-- START Records supplied --

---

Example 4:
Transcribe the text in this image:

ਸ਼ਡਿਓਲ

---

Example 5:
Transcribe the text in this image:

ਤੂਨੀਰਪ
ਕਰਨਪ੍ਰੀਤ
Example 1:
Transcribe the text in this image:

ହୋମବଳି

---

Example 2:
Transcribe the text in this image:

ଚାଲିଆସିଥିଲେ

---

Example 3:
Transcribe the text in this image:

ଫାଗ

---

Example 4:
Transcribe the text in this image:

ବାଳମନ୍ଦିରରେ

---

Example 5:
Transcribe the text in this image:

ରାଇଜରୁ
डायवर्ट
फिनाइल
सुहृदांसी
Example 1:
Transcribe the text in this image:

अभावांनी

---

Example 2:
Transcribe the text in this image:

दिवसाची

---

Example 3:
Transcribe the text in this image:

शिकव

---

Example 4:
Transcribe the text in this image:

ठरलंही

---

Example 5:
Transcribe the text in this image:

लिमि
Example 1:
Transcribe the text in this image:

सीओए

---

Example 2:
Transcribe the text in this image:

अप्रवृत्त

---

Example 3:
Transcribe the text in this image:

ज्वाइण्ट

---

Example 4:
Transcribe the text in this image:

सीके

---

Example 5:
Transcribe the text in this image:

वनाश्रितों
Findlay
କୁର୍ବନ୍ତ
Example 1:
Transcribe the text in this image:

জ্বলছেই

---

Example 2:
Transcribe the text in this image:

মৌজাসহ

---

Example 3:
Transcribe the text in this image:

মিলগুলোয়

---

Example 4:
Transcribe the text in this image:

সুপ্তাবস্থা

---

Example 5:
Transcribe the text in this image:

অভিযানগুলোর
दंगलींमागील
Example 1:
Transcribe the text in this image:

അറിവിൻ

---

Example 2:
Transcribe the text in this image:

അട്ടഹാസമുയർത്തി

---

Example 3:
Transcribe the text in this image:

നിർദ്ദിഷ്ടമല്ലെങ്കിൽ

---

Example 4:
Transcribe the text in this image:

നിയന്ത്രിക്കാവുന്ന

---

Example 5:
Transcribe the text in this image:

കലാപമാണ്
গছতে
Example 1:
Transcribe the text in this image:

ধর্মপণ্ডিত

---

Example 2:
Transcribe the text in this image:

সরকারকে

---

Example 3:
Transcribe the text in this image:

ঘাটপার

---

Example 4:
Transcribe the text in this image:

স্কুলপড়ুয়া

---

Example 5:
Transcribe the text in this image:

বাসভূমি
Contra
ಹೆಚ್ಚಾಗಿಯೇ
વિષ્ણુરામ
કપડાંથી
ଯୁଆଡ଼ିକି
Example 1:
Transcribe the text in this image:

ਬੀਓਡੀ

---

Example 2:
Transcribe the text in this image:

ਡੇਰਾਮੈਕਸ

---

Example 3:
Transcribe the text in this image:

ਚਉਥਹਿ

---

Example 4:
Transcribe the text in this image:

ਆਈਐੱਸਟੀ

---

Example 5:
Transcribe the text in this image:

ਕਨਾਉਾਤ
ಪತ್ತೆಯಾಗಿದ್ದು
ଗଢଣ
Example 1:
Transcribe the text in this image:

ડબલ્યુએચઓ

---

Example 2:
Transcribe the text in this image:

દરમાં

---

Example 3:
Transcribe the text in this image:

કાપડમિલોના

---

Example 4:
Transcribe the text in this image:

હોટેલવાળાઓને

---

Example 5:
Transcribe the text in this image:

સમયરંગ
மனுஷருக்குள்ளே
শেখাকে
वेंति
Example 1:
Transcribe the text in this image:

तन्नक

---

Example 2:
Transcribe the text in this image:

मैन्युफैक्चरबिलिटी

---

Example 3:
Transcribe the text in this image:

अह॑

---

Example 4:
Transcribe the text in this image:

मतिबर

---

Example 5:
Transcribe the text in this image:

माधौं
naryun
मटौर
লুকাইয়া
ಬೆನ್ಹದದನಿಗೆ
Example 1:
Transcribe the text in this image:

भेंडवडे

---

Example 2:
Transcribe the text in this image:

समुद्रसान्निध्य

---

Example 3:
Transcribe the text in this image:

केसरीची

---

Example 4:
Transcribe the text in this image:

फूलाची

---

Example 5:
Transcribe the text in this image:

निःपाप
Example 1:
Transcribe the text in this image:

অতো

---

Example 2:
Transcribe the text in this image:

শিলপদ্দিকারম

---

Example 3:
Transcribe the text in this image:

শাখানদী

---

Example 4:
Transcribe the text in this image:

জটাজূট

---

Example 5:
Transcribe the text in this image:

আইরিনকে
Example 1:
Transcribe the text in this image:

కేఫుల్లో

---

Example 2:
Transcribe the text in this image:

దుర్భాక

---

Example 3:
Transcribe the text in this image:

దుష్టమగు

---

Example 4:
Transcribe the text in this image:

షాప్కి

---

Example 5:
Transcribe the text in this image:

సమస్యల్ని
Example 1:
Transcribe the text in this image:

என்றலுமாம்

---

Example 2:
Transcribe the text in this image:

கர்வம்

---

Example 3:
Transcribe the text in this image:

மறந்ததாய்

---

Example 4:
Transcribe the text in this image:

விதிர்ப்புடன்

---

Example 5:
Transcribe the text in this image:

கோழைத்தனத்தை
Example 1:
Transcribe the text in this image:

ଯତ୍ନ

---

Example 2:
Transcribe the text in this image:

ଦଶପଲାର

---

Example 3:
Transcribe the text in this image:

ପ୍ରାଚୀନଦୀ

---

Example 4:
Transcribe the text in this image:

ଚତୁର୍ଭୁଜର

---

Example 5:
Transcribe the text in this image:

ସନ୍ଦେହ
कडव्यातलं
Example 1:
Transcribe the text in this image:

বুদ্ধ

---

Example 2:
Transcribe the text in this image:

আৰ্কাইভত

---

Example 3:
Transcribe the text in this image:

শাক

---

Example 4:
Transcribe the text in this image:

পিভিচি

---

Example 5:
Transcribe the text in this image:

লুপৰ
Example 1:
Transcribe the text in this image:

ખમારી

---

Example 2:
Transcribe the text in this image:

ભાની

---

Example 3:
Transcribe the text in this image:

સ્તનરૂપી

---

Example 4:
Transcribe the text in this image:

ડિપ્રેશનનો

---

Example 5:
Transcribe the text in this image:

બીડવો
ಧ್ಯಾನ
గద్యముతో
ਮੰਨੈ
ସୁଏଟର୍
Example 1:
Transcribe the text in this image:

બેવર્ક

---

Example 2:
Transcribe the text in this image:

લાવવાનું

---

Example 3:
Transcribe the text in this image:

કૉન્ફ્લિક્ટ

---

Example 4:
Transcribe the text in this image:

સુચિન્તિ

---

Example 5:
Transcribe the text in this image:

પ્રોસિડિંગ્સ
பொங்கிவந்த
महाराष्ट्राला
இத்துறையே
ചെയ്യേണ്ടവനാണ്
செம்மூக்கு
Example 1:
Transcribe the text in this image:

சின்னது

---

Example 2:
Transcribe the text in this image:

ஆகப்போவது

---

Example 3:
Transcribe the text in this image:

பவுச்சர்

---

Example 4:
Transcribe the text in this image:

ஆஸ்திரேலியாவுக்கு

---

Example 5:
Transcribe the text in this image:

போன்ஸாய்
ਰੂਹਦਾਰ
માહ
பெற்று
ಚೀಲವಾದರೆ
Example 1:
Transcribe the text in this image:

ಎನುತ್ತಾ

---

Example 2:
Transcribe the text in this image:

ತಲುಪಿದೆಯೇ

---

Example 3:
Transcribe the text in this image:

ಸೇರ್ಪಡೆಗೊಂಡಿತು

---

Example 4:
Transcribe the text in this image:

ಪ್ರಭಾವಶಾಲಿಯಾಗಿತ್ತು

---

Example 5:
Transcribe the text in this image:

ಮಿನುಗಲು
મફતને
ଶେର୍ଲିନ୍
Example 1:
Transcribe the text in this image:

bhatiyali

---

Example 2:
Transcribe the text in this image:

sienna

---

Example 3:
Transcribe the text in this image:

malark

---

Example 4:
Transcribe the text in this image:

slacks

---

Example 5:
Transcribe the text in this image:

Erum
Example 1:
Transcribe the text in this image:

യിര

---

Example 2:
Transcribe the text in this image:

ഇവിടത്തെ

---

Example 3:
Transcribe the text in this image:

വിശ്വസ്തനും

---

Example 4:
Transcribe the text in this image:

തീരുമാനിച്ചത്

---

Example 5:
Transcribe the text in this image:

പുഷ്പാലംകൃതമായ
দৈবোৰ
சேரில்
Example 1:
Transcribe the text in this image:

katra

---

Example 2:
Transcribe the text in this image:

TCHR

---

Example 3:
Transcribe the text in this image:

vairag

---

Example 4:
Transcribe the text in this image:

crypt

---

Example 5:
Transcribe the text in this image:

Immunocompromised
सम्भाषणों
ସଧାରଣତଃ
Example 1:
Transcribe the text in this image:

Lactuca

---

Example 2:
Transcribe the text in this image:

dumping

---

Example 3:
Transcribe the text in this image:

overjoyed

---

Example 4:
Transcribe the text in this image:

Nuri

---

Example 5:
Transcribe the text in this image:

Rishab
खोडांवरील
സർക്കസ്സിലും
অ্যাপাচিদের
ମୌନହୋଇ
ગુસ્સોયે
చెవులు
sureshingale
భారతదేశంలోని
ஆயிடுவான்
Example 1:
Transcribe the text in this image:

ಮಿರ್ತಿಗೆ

-- END Records supplied --

_Your goal_
Copy the rows above from the first line through the one containing "നിയന്ത്രിക്കാവുന്ന", renaming each "Example" as "Sample" and keeping everything else the same.

_Solution for this exercise_
---

Sample 4:
Transcribe the text in this image:

ਸ਼ਡਿਓਲ

---

Sample 5:
Transcribe the text in this image:

ਤੂਨੀਰਪ
ਕਰਨਪ੍ਰੀਤ
Sample 1:
Transcribe the text in this image:

ହୋମବଳି

---

Sample 2:
Transcribe the text in this image:

ଚାଲିଆସିଥିଲେ

---

Sample 3:
Transcribe the text in this image:

ଫାଗ

---

Sample 4:
Transcribe the text in this image:

ବାଳମନ୍ଦିରରେ

---

Sample 5:
Transcribe the text in this image:

ରାଇଜରୁ
डायवर्ट
फिनाइल
सुहृदांसी
Sample 1:
Transcribe the text in this image:

अभावांनी

---

Sample 2:
Transcribe the text in this image:

दिवसाची

---

Sample 3:
Transcribe the text in this image:

शिकव

---

Sample 4:
Transcribe the text in this image:

ठरलंही

---

Sample 5:
Transcribe the text in this image:

लिमि
Sample 1:
Transcribe the text in this image:

सीओए

---

Sample 2:
Transcribe the text in this image:

अप्रवृत्त

---

Sample 3:
Transcribe the text in this image:

ज्वाइण्ट

---

Sample 4:
Transcribe the text in this image:

सीके

---

Sample 5:
Transcribe the text in this image:

वनाश्रितों
Findlay
କୁର୍ବନ୍ତ
Sample 1:
Transcribe the text in this image:

জ্বলছেই

---

Sample 2:
Transcribe the text in this image:

মৌজাসহ

---

Sample 3:
Transcribe the text in this image:

মিলগুলোয়

---

Sample 4:
Transcribe the text in this image:

সুপ্তাবস্থা

---

Sample 5:
Transcribe the text in this image:

অভিযানগুলোর
दंगलींमागील
Sample 1:
Transcribe the text in this image:

അറിവിൻ

---

Sample 2:
Transcribe the text in this image:

അട്ടഹാസമുയർത്തി

---

Sample 3:
Transcribe the text in this image:

നിർദ്ദിഷ്ടമല്ലെങ്കിൽ

---

Sample 4:
Transcribe the text in this image:

നിയന്ത്രിക്കാവുന്ന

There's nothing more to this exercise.